Statutory Business Conspiracy and Common Law Conspiracy
In Virginia, statutory business conspiracy consists of “(1) a combination of two or more persons for the purpose of willfully and maliciously injuring plaintiffs in his business; and (2) resulting damage to the plaintiff.” The court found that the Johnsons lacked standing to bring a statutory busines claim, because a member of an LLC “is not a proper party to a proceeding by or against” an LLC, unless the purpose is to enforce a member’s right against or liability to the LLC or in a derivative action asserted on behalf of the LLC. The Johnsons argued that they were injured as members of the LLC through a tort, but they weren’t attempting to enforce a right against the LLC or other members. The court held that to bring such a claim, the Johnsons would need to instead bring a derivative suit on behalf of the LLC.
In addition to the lack of standing, Defendants argued the statutory business conspiracy must also fail because of the intracorporate immunity doctrine, which holds that “a conspiracy between a corporation and agents of that corporation who are acting in the scope of their employment is a legal impossibility.” While Virginia circuit courts and federal district courts have recognized a “personal stake exception” to this rule, neither Virginia appellate court has recognized the exception and the court here declined to, as well. Here, the court found that Wilson and Evans were decision makers for Bella Gravida and were acting on behalf of Bella Gravida when they made the alleged initial misrepresentations to the Johnsons.

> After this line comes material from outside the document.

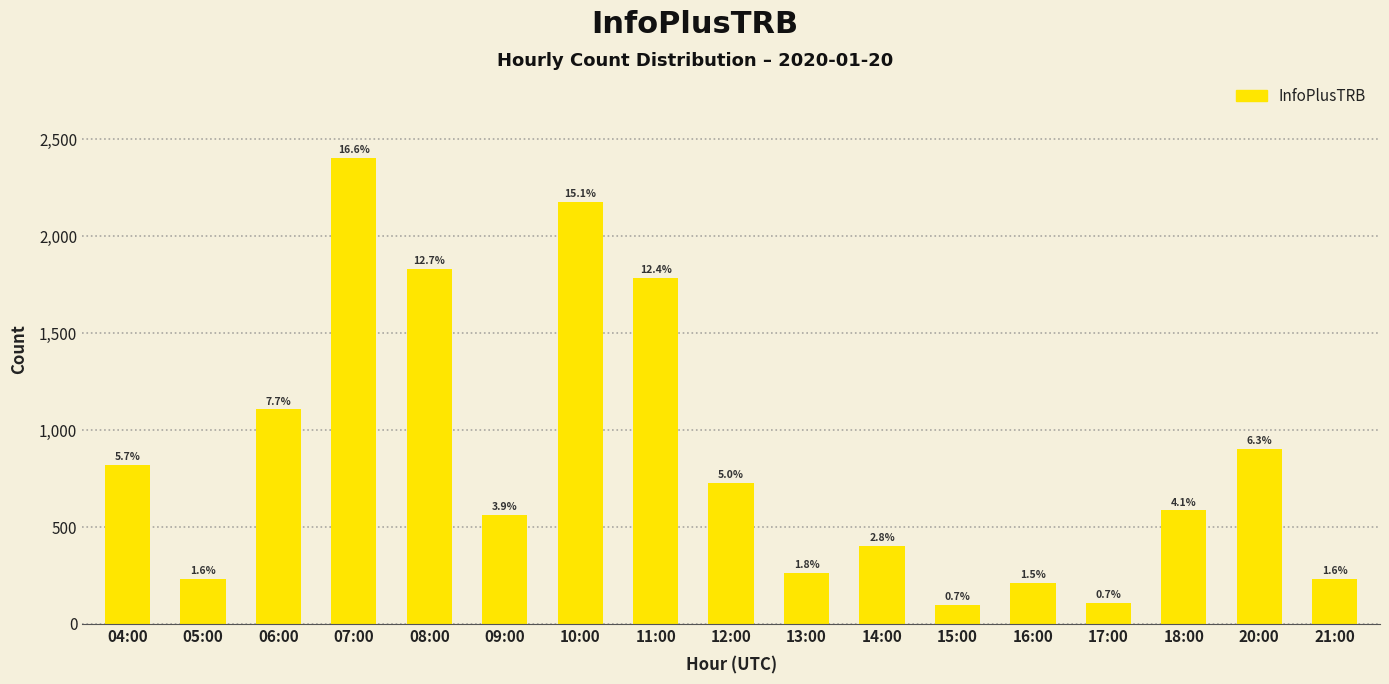

How many bars are there in total?

17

Thus, they couldn’t have conspired with each other under the intracorporate immunity doctrine. Lastly, the claim also failed because the harm alleged was against the Johnson’s share of Bella Gravida, and not in their trade or business, as the claim requires. The court similarly found that the Plaintiffs’ common law conspiracy claim failed under the same standing and intracorporate immunity doctrine arguments.
Breach of Fiduciary Duties
A Virginia claim of breach of fiduciary duty requires that a plaintiff establish “(1) the existence of a fiduciary duty, (2) the breach of that duty, and (3) resulting damages.” The court here noted that the Supreme Court of Virginia has concluded that a member of an LLC cannot bring a claim of breach of fiduciary duty against another member or manager of the LLC. Since the Johnsons, as members of an LLC, are attempting to sue other members of the LLC, the claim must fail. The Plaintiffs also argued the Defendants breached duties created under the Agreement. However, the Supreme Court of Virginia has held that for claims of breach of fiduciary duty, the duty breached must be a common law duty, not one created solely by a contract.

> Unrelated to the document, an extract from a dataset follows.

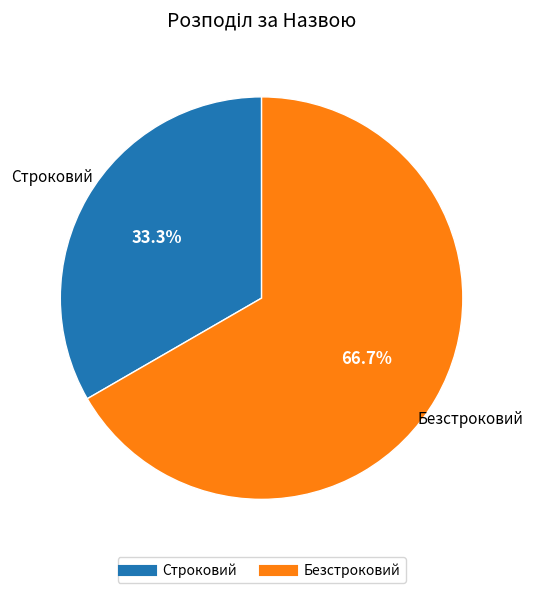

To the nearest percent, what portion does Строковий represent?

33%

Conversion is “the wrongful assumption or exercise of the right of ownership over goods or chattels belonging to another in denial of or inconsistent with the owner’s rights.” A claim of conversion can only succeed if the individual has a property interest in the allegedly converted item and is entitled to the immediate possession of that item. Here, the Johnsons argued that defendants converted the $30,000 and used it for personal expenses. However, the court held that the $30,000 did not belong to them at the alleged time of the conversion, since after they entered into the Agreement, they exchanged the funds for membership interests in the LLC. At that time, Bella Gravida had the property interest in the $30,000, not the Johnsons.
The remaining claims also failed, because the court found the complaint “contains serious factual deficiencies and improperly identifies the parties or their status.” The Johnsons sued defendants directly, when the claims were required to be sued derivatively, and they sued defendants individually instead of as agents and members of Bella Gravida. The complaint filed by plaintiffs had fatal standing issues, which could have been avoided if the claims had been brought properly by and against the correct parties.